For this reason, and since it is not necessary to have this card to work in construction at any level, the vast majority of workers stick with their blue card.
There are other telescopic handler training courses, however they will all largely follow this system. When handling such large machinery, it is important that you have taken more strenuous tests, and this leads to systems like this. Telescopic handler training is therefore typically left to more experienced forklift drivers.
View a practical test in the Video below:
Reach Truck training
Reach trucks are particularly specialised for indoor use, typically warehouse operations. They have a very low slung carriage, resting close to the floor, are extremely manoeuvrable, and are fitted with high reaching, vertical raising, forks.
They are typically used for lifting items onto or off of high warehouse shelving. They are in many ways less dangerous than other forklifts, more easily controlled, and with less capacity for random damage. However, when lifting heavy loads into the air, there is always a danger, and therefore training is necessary for the operation of these machines.
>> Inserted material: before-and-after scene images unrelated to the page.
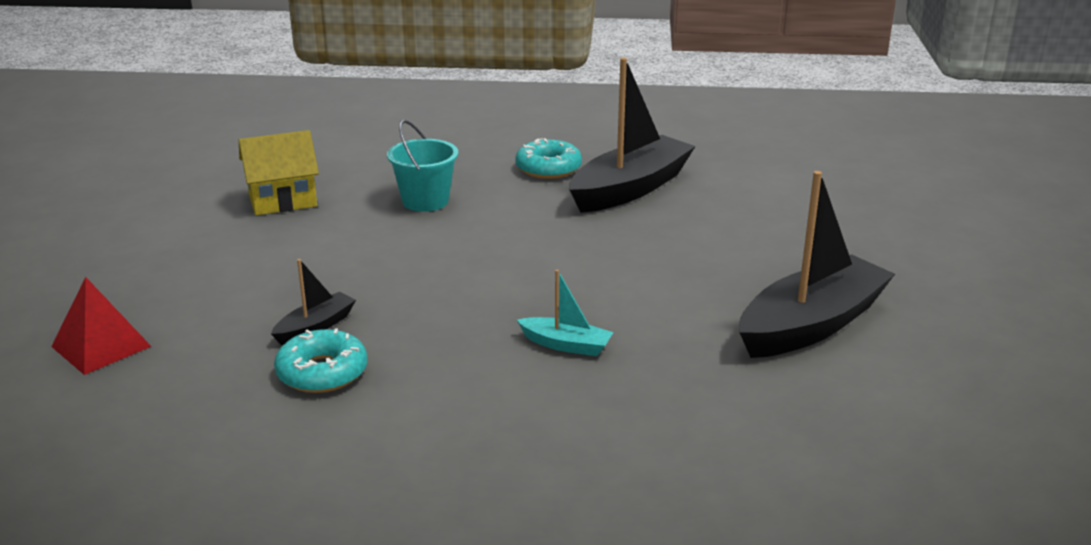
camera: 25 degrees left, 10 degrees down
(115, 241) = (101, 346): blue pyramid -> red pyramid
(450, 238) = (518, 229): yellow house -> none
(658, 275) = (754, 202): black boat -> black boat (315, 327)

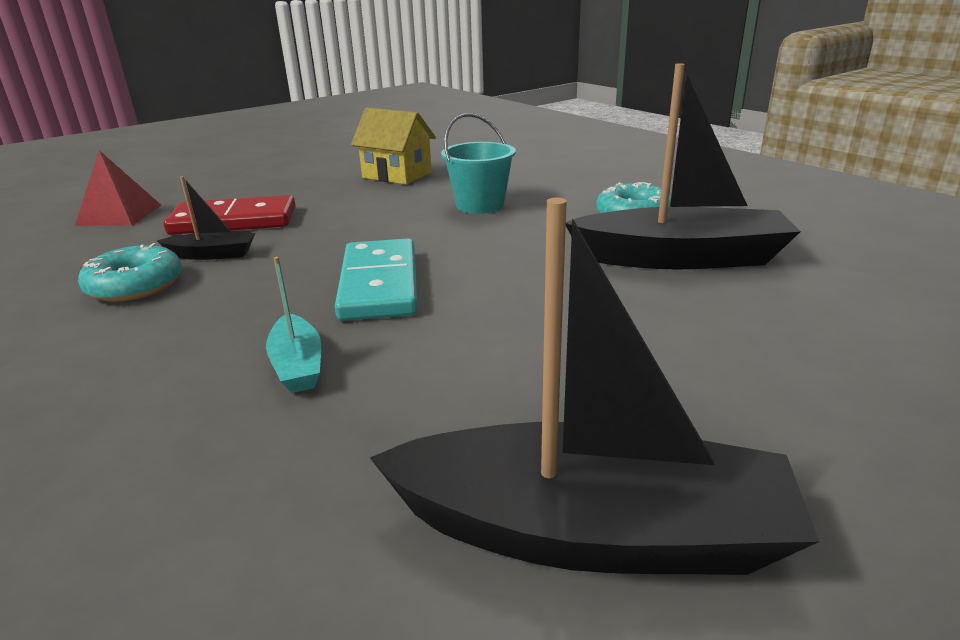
camera: 50 degrees right, 0 degrees up
(249, 299) = (234, 221): none -> red domino
(497, 285) = (379, 284): none -> turquoise domino

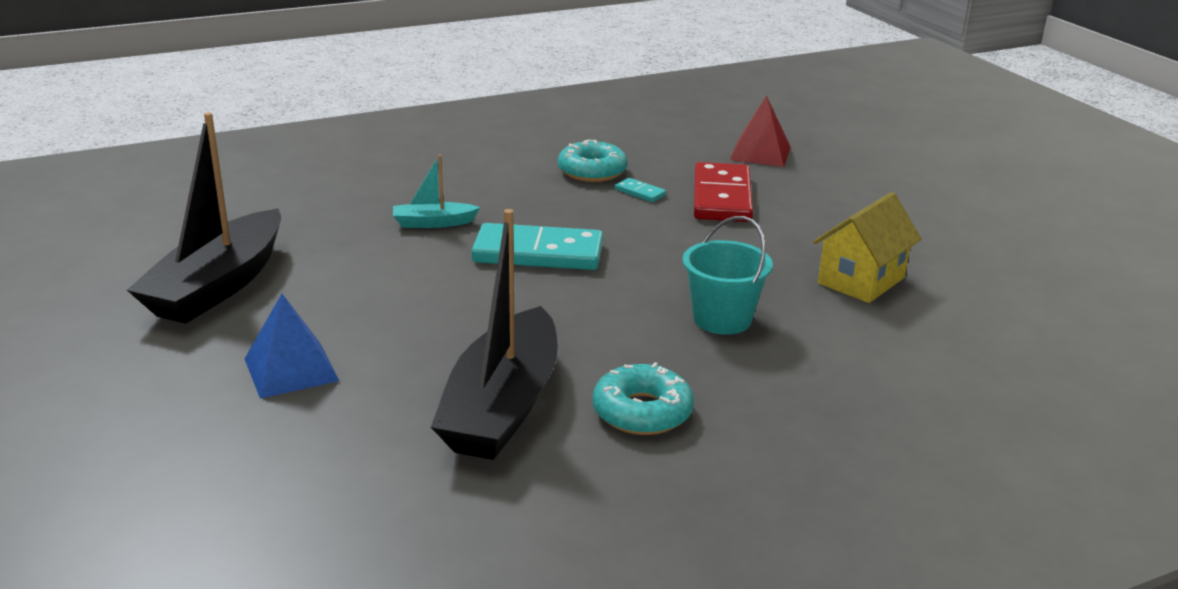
camera: 100 degrees right, 0 degrees up
(212, 255) = (640, 192): black boat -> turquoise domino
(743, 376) = (291, 369): none -> blue pyramid

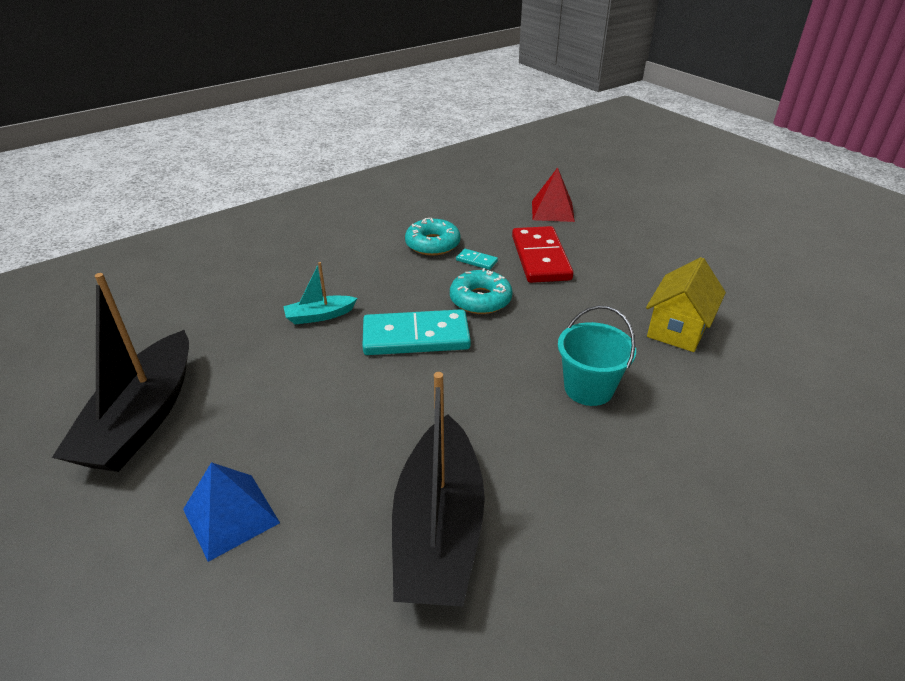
camera: 10 degrees left, 10 degrees up
(642, 412) = (563, 512): turquoise donut -> turquoise donut (480, 299)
Testing for reach trucks is largely the same as that for the counterbalance forklift training. It has the same test styles, and in many cases it is possible to test both on the same course. However, if you are moving from general counterbalance work to reach trucks, you must check that your license covers you.
If you haven’t taken reach truck training in the past, you will have to take a course, just like the one for the counterbalance trucks. In this case it will be a conversion course, which will take less time than a full course, typically two days. It is also possible to take pure reach truck training, for novices, which will take five days and will not cover any other forklift types.
Rough terrain forklifts
Rough terrain forklifts are in many ways the same as standard counterbalance forklifts, but they are designed for harsher conditions. Typically they have a stronger engine, usually powered by internal combustion rather than the weaker battery powered forklifts. They have higher stability, as well as heavier tyres with a deeper tread.
They are designed to cope with hills and loose ground, and are typically used in more trying conditions, such as logging, dock work, and special events. These extra capabilities require some extra training; however for qualified forklift drivers this will typically only require a single day’s conversion course, covering the differences in health and safety and load protocols for rough terrain, and the differences in maintenance procedures associated with changing to heavier treads and more powerful engines.
Sideloaders largely do what they say on the tin – they load from the side. This allows them to carry much longer loads, as they are running parallel to the body of the truck, and sideloaders are therefore designed for stability with these long loads.
Training for these forklifts is fairly straightforward, as many of the protocols are the same as those for counterbalance trucks. Many teaching centres offer only on-site training for these machines, because of the size of the loads they carry, however there are many teaching centres which offer sideloader training in house. This will usually involve a two day conversion course, as most operators move into sideloaders after they receive their counterbalance training; however there are also novice courses available.
Pallet trucks are a smaller, typically unpowered, version of the forklift. The pallet is positioned on the forks, and a pump is compressed to raise them. These carry smaller loads, and have a lot of limitations compared to the traditional forklift, but they don’t usually require specialist training, because of the ease associated with their use. If you have to work with these, you will usually be trained on the job.